#### [Exercise details]
With the pictures left out, retype exactly the lines below starting at the line that contains "Añadir al carrito" and ending at the line that contains "2:00 Uhr aufgeben".
=== Exercise material ===
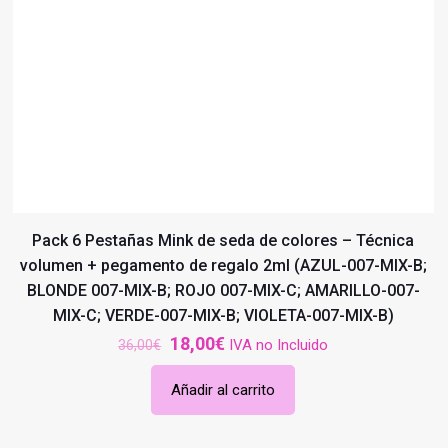
Pack 6 Pestañas Mink de seda de colores – Técnica
volumen + pegamento de regalo 2ml (AZUL-007-MIX-B;
BLONDE 007-MIX-B; ROJO 007-MIX-C; AMARILLO-007-
MIX-C; VERDE-007-MIX-B; VIOLETA-007-MIX-B)
El
El
18,00
€
IVA no Incluido
36,00
€
precio
precio
Añadir al carrito
original
actual
era:
es:
36,00€.
18,00€.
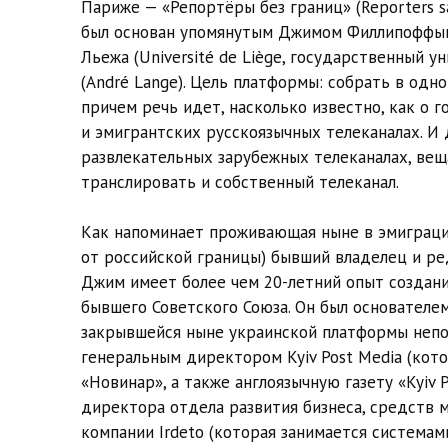
Париже — «Репортёры без границ» (Reporters s
был основан упомянутым Джимом Филлипоффым
Льежа (Université de Liège, государственный 
(André Lange). Цель платформы: собрать в одн
причем речь идет, насколько известно, как о 
и эмигрантских русскоязычных телеканалах. И
развлекательных зарубежных телеканалах, вещ
транслировать и собственный телеканал.
Как напоминает проживающая ныне в эмиграции
от российской границы) бывший владелец и ре
Джим имеет более чем 20-летний опыт создани
бывшего Советского Союза. Он был основателем
закрывшейся ныне украинской платформы непо
генеральным директором Kyiv Post Media (кот
«Новинар», а также англоязычную газету «Kyiv 
директора отдела развития бизнеса, средств 
компании Irdeto (которая занимается системам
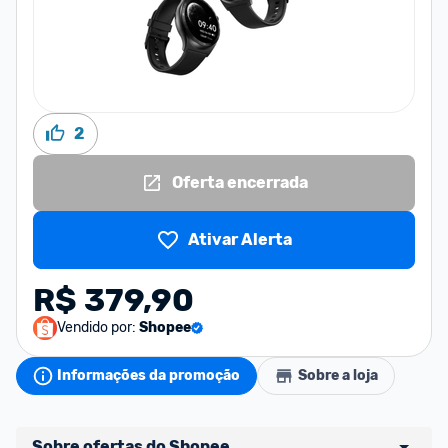
2
Oferta encerrada
Ativar Alerta
R$ 379,90
Vendido por:
Shopee
Informações da promoção
Sobre a loja
Sobre ofertas do Shopee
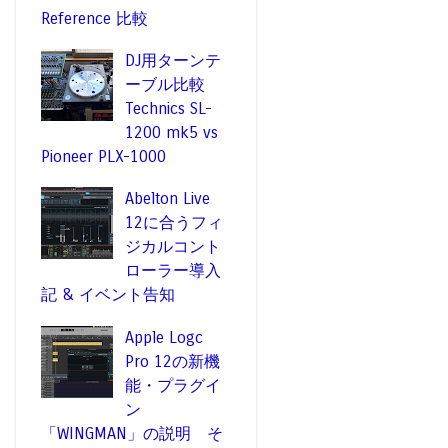
Reference 比較
DJ用ターンテ
ーブル比較
Technics SL-
1200 mk5 vs
Pioneer PLX-1000
Abelton Live
12に合うフィ
ジカルコント
ローラー導入
記 & イベント告知
Apple Logc
Pro 12の新機
能・プラグイ
ン
「WINGMAN」の説明 そ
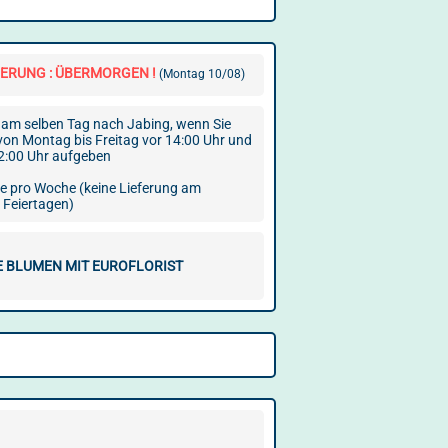
FERUNG : ÜBERMORGEN !
(Montag 10/08)
am selben Tag nach Jabing, wenn Sie
 von Montag bis Freitag vor 14:00 Uhr und
2:00 Uhr aufgeben
ge pro Woche (keine Lieferung am
 Feiertagen)
E BLUMEN MIT EUROFLORIST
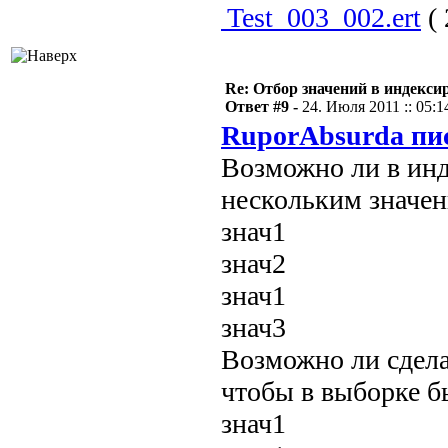
Test_003_002.ert
( 
Re: Отбор значений в индекси
Ответ #9 -
24. Июля 2011 :: 05:1
RuporAbsurda пис
Возможно ли в инд
нескольким значен
знач1
знач2
знач1
знач3
Возможно ли сделат
чтобы в выборке б
знач1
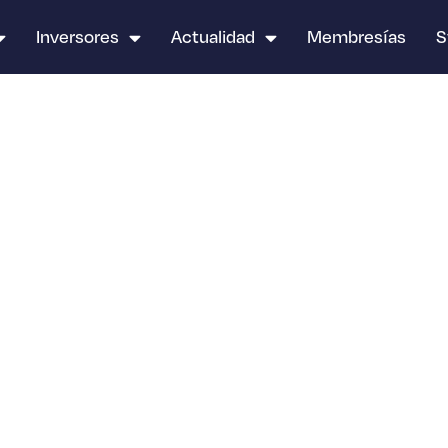
Inversores
Actualidad
Membresías
S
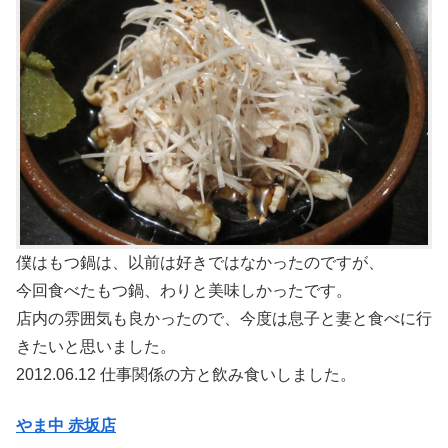
僕はもつ鍋は、以前は好きではなかったのですが、
今回食べたもつ鍋、わりと美味しかったです。
店内の雰囲気も良かったので、今度は息子と妻と食べに行
きたいと思いました。
2012.06.12 仕事関係の方と飲み食いしました。
やま中 赤坂店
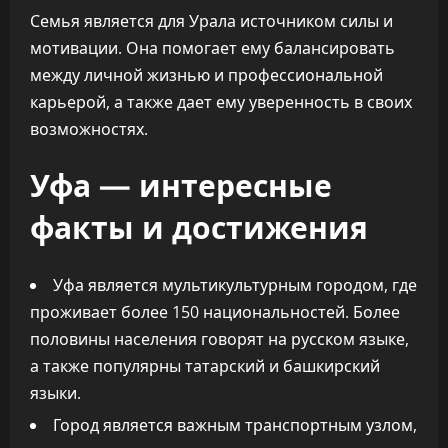
Семья является для Урала источником силы и
мотивации. Она помогает ему балансировать
между личной жизнью и профессиональной
карьерой, а также дает ему уверенность в своих
возможностях.
Уфа — интересные
факты и достижения
Уфа является мультикультурным городом, где
проживает более 150 национальностей. Более
половины населения говорят на русском языке,
а также популярны татарский и башкирский
языки.
Город является важным транспортным узлом,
===
#### [Solution to the exercise]
Añadir al carrito
original
actual
era:
es:
36,00€.
18,00€.
Париже — «Репортёры без границ» (Reporters s
был основан упомянутым Джимом Филлипоффым
Льежа (Université de Liège, государственный 
(André Lange). Цель платформы: собрать в одн
причем речь идет, насколько известно, как о 
и эмигрантских русскоязычных телеканалах. И
развлекательных зарубежных телеканалах, вещ
транслировать и собственный телеканал.
Как напоминает проживающая ныне в эмиграции
от российской границы) бывший владелец и ре
Джим имеет более чем 20-летний опыт создани
бывшего Советского Союза. Он был основателем
закрывшейся ныне украинской платформы непо
генеральным директором Kyiv Post Media (кот
«Новинар», а также англоязычную газету «Kyiv 
директора отдела развития бизнеса, средств 
компании Irdeto (которая занимается системам
2
Oferta encerrada
Ativar Alerta
R$ 379,90
Vendido por:
Shopee
Informações da promoção
Sobre a loja
Sobre ofertas do Shopee
Reference 比較
DJ用ターンテ
ーブル比較
Technics SL-
1200 mk5 vs
Pioneer PLX-1000
Abelton Live
12に合うフィ
ジカルコント
ローラー導入
記 & イベント告知
Apple Logc
Pro 12の新機
能・プラグイ
ン
「WINGMAN」の説明 そ
FERUNG : ÜBERMORGEN !
(Montag 10/08)
am selben Tag nach Jabing, wenn Sie
 von Montag bis Freitag vor 14:00 Uhr und
2:00 Uhr aufgeben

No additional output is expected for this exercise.